* Compressor sturings mogelijkheden.
Het compressor relais komt in indien de productsensor een temperatuur meet die hoger is dan het
ingestelde setpoint plus de schakeldifferentie (parameter 1), en schakelt weer uit als de temperatuur
weer daalt onder het ingestelde setpoint.
Hierbij is het mogelijk om 4 verschillende soorten schakelvertragingen aan te brengen met parameter
5 als volgt;
Parameter 5 = 0 :
Het compressor relais schakelt in met een inschakelvertraging van "parameter 6" seconden.
Parameter 5 = 1:
Het compressor relais schakelt in met een inschakelvertraging van "parameter 6" minuten.
Parameter 5 = 2 :
De compressor wacht met inschakelen minimaal "parameter 6" minuten tussen het uitschakelen en
inschakelen.
Parameter 5 = 3 :
De compressor wacht met inschakelen minimaal "parameter 6" minuten tussen de inschakeltijdstippen.
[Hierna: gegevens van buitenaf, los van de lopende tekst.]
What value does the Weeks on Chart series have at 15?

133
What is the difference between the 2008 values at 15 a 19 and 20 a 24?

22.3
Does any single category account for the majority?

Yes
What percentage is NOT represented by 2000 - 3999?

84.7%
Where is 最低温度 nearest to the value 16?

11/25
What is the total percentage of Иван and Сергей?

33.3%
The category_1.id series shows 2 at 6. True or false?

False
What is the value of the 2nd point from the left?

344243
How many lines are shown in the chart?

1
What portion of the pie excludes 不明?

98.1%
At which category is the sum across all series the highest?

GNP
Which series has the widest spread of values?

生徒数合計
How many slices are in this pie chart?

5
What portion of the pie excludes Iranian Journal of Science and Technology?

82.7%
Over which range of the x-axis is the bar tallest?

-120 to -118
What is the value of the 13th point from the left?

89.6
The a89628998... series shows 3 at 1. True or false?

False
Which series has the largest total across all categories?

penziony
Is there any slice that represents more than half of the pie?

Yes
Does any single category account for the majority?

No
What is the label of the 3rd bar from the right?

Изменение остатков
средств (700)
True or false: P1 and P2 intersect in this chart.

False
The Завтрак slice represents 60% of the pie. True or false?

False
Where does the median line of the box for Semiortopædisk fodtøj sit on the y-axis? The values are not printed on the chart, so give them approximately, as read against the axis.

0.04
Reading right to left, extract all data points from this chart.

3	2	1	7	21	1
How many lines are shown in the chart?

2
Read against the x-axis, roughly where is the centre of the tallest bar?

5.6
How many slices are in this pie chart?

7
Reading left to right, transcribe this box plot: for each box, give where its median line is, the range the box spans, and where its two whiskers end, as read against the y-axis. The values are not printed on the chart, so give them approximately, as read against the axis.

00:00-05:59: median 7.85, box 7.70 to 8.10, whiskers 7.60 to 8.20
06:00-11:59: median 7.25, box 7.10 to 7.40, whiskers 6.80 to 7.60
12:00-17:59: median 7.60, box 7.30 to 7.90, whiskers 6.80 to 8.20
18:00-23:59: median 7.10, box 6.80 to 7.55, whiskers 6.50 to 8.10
Verder kunnen de volgende opties worden ingesteld t.b.v. de compressor sturing.
Parameter 15 :
Een regelvertraging na inschakelen van de voeding van "parameter 15" minuten.
Parameter 23 =1:
De compressor wordt aangezet bij voelerstoring.
* Ventilator sturings mogelijkheden.
De ALFA-45 heeft uitgebreide instelmogelijkheden voor de ventilator (FAN) sturing. Normaal draait
de ventilator altijd behalve als een van de onderstaande parameters op 1 staat ingesteld, dan kan de
ventilator ook uitgezet worden.
Parameter 19 = 1 (Fan Schakeldifferentiaal actief):
De ventilator draait alleen als de ontdooisensor "parameter 13" °C lager meet dan de productsensor. Mits
er verder geen voorwaarden zijn om de ventilator te laten afschakelen. (B.v. Parameter 13 = 2°C en de
productsensor meet 10°C dan draait de ventilator alleen als de ontdooisensor 10°-2°=8°C of lager meet.)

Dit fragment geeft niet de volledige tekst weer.